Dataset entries
○ ○ ○
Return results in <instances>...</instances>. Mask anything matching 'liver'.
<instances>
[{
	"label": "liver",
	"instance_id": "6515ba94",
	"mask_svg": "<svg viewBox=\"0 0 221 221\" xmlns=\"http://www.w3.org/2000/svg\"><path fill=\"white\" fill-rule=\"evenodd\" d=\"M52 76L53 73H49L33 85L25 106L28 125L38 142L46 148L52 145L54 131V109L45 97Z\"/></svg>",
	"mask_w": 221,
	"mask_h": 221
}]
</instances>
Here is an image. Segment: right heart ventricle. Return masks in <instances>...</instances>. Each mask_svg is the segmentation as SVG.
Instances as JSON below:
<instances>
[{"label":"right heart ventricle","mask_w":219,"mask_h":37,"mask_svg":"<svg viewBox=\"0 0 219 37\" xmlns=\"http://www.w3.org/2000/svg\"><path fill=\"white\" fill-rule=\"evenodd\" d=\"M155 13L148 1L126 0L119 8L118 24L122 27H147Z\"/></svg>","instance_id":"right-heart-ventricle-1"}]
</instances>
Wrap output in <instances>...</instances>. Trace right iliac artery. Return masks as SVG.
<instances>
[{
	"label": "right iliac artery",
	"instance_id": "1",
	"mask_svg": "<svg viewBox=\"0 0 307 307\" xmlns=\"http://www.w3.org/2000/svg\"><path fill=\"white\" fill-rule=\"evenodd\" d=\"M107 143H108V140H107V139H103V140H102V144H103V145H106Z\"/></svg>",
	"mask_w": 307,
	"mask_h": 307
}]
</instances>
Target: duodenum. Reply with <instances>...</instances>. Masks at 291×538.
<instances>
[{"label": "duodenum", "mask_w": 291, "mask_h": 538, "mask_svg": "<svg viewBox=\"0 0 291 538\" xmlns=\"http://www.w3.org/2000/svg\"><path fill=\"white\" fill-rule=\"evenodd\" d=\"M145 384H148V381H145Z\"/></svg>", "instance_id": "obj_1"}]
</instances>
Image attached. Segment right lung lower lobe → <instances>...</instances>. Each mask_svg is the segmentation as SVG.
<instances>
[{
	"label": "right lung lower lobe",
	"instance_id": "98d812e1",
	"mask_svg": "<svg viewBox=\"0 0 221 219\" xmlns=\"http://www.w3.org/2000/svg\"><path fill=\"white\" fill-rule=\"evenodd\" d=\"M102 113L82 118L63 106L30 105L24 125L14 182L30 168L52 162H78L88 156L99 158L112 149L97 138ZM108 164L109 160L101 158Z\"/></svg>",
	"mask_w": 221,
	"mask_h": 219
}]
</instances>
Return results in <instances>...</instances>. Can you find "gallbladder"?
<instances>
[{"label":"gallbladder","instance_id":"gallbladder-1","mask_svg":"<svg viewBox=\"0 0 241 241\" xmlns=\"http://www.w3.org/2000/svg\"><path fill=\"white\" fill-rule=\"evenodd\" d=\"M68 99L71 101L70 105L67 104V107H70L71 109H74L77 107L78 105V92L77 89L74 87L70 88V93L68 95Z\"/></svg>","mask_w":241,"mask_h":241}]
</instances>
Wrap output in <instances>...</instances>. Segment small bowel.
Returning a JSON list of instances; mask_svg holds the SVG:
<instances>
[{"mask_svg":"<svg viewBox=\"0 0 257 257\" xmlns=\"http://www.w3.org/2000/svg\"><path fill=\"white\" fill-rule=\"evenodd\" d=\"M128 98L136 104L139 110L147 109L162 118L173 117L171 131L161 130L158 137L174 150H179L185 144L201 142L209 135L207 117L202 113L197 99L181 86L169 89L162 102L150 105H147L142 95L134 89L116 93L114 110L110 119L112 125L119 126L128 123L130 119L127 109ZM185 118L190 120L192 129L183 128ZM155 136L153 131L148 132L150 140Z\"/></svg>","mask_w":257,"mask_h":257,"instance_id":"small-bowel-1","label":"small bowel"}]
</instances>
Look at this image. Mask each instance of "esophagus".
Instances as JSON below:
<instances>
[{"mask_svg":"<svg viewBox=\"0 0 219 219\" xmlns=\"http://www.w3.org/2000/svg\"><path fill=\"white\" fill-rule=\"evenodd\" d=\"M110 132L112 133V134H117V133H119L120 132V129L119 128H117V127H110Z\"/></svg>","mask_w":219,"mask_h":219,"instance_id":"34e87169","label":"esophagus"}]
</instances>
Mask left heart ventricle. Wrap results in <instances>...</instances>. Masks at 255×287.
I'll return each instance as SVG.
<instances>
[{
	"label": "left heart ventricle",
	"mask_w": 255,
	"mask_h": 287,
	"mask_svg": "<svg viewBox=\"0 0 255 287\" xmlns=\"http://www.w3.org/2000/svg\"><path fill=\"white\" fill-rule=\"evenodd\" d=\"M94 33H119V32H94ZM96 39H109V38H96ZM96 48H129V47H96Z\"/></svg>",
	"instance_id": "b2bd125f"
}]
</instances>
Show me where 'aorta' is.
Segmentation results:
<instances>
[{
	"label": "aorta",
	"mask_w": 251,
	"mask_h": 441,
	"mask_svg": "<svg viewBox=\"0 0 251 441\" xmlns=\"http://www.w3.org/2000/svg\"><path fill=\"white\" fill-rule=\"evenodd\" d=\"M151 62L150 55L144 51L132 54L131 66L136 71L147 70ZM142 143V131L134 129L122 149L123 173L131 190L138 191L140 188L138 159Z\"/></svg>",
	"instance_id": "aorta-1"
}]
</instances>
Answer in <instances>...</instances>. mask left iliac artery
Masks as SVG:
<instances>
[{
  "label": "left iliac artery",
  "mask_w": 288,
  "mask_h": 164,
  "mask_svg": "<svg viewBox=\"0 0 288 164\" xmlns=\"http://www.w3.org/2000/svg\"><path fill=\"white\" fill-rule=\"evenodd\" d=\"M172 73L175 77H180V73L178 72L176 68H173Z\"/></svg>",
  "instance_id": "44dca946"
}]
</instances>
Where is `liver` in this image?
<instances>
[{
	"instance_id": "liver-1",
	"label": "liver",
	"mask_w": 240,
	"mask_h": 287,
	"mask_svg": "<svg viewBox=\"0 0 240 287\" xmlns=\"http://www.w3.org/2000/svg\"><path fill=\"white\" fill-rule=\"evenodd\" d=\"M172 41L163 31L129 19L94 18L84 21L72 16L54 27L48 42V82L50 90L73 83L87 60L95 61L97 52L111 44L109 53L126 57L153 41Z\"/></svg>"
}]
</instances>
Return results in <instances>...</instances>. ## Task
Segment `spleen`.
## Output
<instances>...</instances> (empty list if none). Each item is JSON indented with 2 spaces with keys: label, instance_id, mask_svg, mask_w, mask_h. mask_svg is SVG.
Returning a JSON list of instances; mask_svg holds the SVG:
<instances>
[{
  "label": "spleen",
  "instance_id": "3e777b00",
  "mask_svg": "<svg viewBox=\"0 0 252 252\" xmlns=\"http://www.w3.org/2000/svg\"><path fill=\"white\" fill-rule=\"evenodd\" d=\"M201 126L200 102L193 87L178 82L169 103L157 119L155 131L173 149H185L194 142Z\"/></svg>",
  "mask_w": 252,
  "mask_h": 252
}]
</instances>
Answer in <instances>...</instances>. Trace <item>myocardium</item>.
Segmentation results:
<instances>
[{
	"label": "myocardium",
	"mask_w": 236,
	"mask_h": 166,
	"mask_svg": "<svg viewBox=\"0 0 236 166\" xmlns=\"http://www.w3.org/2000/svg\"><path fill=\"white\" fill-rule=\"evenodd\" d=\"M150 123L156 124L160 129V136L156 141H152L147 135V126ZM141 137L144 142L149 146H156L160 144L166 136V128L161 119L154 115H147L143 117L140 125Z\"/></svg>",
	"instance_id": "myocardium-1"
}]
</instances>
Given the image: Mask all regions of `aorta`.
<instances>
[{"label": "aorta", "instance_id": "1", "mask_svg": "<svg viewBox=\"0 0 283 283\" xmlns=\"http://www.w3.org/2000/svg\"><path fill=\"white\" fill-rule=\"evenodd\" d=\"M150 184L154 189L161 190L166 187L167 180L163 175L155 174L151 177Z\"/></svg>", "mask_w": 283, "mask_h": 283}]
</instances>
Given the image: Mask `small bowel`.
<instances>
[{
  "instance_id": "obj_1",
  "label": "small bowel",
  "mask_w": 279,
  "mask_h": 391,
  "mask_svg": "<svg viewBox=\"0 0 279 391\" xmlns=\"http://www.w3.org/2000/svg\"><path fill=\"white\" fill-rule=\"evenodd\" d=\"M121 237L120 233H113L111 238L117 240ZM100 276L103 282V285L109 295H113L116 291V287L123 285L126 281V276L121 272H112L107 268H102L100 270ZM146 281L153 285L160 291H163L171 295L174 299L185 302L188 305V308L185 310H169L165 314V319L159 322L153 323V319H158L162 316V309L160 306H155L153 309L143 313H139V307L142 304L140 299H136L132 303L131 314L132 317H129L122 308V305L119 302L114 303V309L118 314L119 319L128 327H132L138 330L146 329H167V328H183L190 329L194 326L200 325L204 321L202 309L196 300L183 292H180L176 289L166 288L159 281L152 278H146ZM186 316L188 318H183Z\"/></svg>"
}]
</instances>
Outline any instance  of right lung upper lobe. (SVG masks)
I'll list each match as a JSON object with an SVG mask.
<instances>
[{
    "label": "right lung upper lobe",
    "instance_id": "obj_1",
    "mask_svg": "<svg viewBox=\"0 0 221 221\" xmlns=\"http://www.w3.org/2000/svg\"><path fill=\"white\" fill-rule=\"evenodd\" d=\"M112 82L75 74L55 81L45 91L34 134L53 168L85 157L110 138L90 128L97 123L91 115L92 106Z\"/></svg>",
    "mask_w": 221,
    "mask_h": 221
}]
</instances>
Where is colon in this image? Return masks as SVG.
○ ○ ○
▶ [THE PROBLEM] Count the lines of the dataset entries above that contain the string "small".

▶ [RESULT] 4